§ **Action item**: Beneath this task are records; print exactly the stretch of them from the line with "Neues Quiz anl" through the line with "Atlanta, ha valutato l'efficacia ...", both ends included.

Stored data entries
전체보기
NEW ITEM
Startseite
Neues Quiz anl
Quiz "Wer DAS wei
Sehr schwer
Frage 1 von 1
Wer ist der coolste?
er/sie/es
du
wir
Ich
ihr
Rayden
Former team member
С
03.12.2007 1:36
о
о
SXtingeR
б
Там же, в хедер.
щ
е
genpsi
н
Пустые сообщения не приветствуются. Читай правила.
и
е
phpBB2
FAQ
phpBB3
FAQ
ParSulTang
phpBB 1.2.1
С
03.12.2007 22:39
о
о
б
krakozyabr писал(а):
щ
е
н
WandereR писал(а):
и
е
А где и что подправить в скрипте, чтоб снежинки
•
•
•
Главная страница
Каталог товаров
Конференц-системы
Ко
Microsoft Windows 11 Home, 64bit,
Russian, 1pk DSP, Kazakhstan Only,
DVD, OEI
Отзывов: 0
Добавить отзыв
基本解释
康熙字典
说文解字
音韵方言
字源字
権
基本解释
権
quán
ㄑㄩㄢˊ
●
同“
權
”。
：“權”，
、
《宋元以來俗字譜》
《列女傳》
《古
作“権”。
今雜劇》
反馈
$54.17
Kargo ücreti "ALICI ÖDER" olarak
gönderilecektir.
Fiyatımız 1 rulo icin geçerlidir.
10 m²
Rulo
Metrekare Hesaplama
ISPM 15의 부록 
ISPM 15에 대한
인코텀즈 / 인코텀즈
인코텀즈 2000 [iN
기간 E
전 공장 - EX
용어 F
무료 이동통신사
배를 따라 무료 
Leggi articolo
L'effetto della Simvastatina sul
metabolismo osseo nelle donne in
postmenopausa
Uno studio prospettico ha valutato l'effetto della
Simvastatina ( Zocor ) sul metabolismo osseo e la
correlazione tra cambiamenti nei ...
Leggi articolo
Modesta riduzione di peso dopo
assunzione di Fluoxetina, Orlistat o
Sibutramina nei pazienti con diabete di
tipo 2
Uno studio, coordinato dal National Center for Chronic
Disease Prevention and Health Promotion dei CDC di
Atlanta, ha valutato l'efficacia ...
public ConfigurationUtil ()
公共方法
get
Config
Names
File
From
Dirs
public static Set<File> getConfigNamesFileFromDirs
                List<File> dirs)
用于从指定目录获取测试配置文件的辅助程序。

§ **Result of the exercise**:
Neues Quiz anl
Quiz "Wer DAS wei
Sehr schwer
Frage 1 von 1
Wer ist der coolste?
er/sie/es
du
wir
Ich
ihr
Rayden
Former team member
С
03.12.2007 1:36
о
о
SXtingeR
б
Там же, в хедер.
щ
е
genpsi
н
Пустые сообщения не приветствуются. Читай правила.
и
е
phpBB2
FAQ
phpBB3
FAQ
ParSulTang
phpBB 1.2.1
С
03.12.2007 22:39
о
о
б
krakozyabr писал(а):
щ
е
н
WandereR писал(а):
и
е
А где и что подправить в скрипте, чтоб снежинки
•
•
•
Главная страница
Каталог товаров
Конференц-системы
Ко
Microsoft Windows 11 Home, 64bit,
Russian, 1pk DSP, Kazakhstan Only,
DVD, OEI
Отзывов: 0
Добавить отзыв
基本解释
康熙字典
说文解字
音韵方言
字源字
権
基本解释
権
quán
ㄑㄩㄢˊ
●
同“
權
”。
：“權”，
、
《宋元以來俗字譜》
《列女傳》
《古
作“権”。
今雜劇》
反馈
$54.17
Kargo ücreti "ALICI ÖDER" olarak
gönderilecektir.
Fiyatımız 1 rulo icin geçerlidir.
10 m²
Rulo
Metrekare Hesaplama
ISPM 15의 부록 
ISPM 15에 대한
인코텀즈 / 인코텀즈
인코텀즈 2000 [iN
기간 E
전 공장 - EX
용어 F
무료 이동통신사
배를 따라 무료 
Leggi articolo
L'effetto della Simvastatina sul
metabolismo osseo nelle donne in
postmenopausa
Uno studio prospettico ha valutato l'effetto della
Simvastatina ( Zocor ) sul metabolismo osseo e la
correlazione tra cambiamenti nei ...
Leggi articolo
Modesta riduzione di peso dopo
assunzione di Fluoxetina, Orlistat o
Sibutramina nei pazienti con diabete di
tipo 2
Uno studio, coordinato dal National Center for Chronic
Disease Prevention and Health Promotion dei CDC di
Atlanta, ha valutato l'efficacia ...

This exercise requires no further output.